#### SOURCE EXTRACT
# Warped Lid?



## illini40 (Dec 18, 2018)

Hello

While pulling a pan of chicken fajitas off of my Traeger Pro 34 this evening to carry inside, I heard a loud thud. I had left the lid open, and when I looked back, the lid was laying down backwards (fell back, instead of staying open or closing). The brace that keeps the lip from falling back over it's self was slightly bent (allowed the lid to fall back), and then the lid did not close all the way (about a 1/2 to 3/4" gap). Definitely something seems off.

I called Traeger and they are sendimg out a new lid and assembly. We think that the lid may have warped. Fingers crossed that replacing the lid, hinges, and the lid stop fixes the problem.

Has anyone experienced this before? Thoughts?


----------



## DIYerDave (Dec 19, 2018)

Sounds to me as if the hinge area got bent. If it bent that easy from the lid falling I would think it could easily be bent back into position.


----------



## Beanhall (Dec 19, 2018)

I have a smaller Traeger and mine did the same thing. Mine bent at the hinge. What I ended up doing was I added washers to the existing bolts and drilling another hole for a 3rd bolt in the middle towards the top. Sorry I don't have pictures, it is my camper smoker and it is 2hrs away.
########
#### INFORMATION SHOWN
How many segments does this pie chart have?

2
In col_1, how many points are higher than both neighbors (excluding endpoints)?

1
########
#### INFORMATION SHOWN
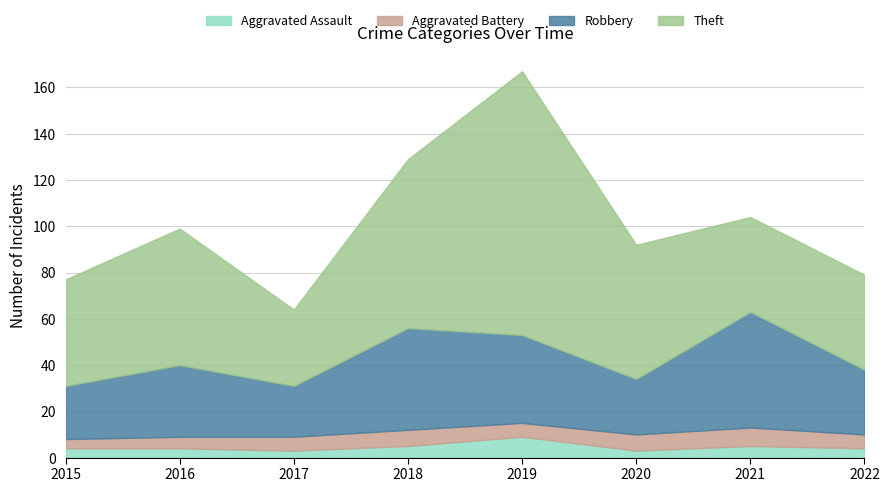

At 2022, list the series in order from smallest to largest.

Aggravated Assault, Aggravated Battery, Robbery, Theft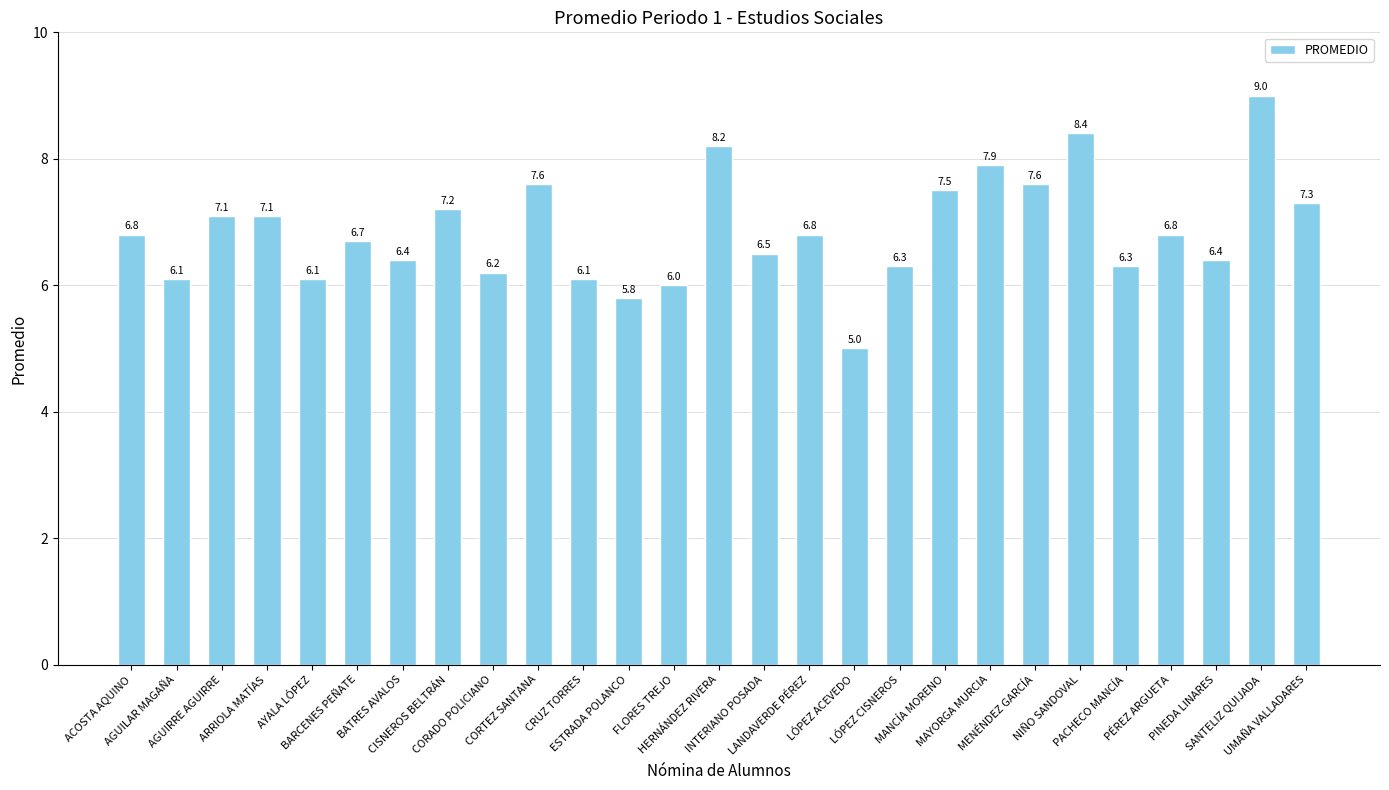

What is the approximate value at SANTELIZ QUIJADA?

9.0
########
#### INFORMATION SHOWN
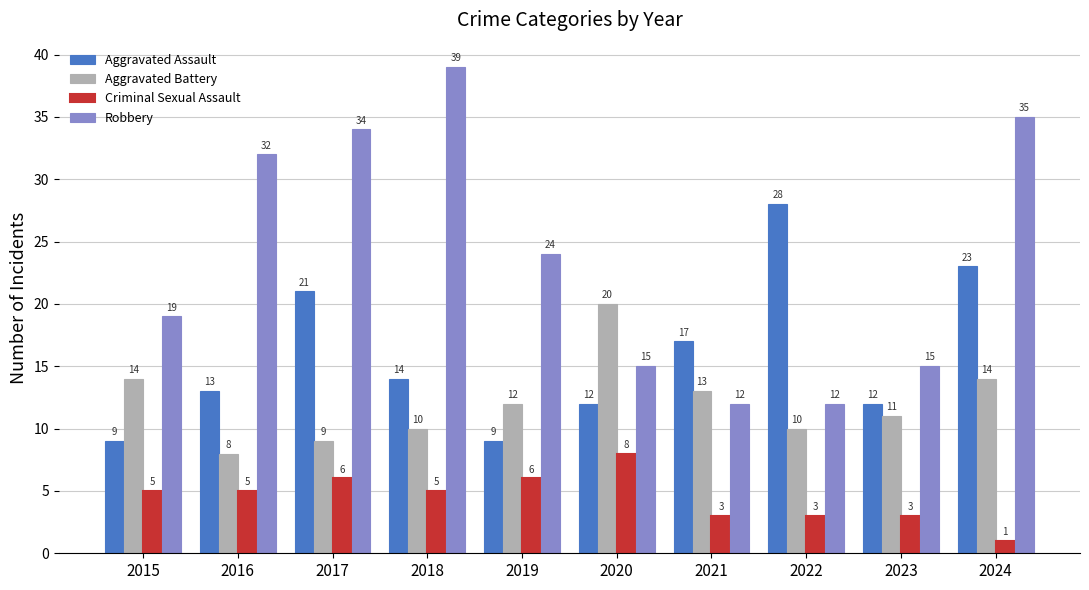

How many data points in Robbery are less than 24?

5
########
TRY IT: Please copy out the warped lid forum thread from above in full, word for word.

SOLUTION:
# Warped Lid?



## illini40 (Dec 18, 2018)

Hello

While pulling a pan of chicken fajitas off of my Traeger Pro 34 this evening to carry inside, I heard a loud thud. I had left the lid open, and when I looked back, the lid was laying down backwards (fell back, instead of staying open or closing). The brace that keeps the lip from falling back over it's self was slightly bent (allowed the lid to fall back), and then the lid did not close all the way (about a 1/2 to 3/4" gap). Definitely something seems off.

I called Traeger and they are sendimg out a new lid and assembly. We think that the lid may have warped. Fingers crossed that replacing the lid, hinges, and the lid stop fixes the problem.

Has anyone experienced this before? Thoughts?


----------



## DIYerDave (Dec 19, 2018)

Sounds to me as if the hinge area got bent. If it bent that easy from the lid falling I would think it could easily be bent back into position.


----------



## Beanhall (Dec 19, 2018)

I have a smaller Traeger and mine did the same thing. Mine bent at the hinge. What I ended up doing was I added washers to the existing bolts and drilling another hole for a 3rd bolt in the middle towards the top. Sorry I don't have pictures, it is my camper smoker and it is 2hrs away.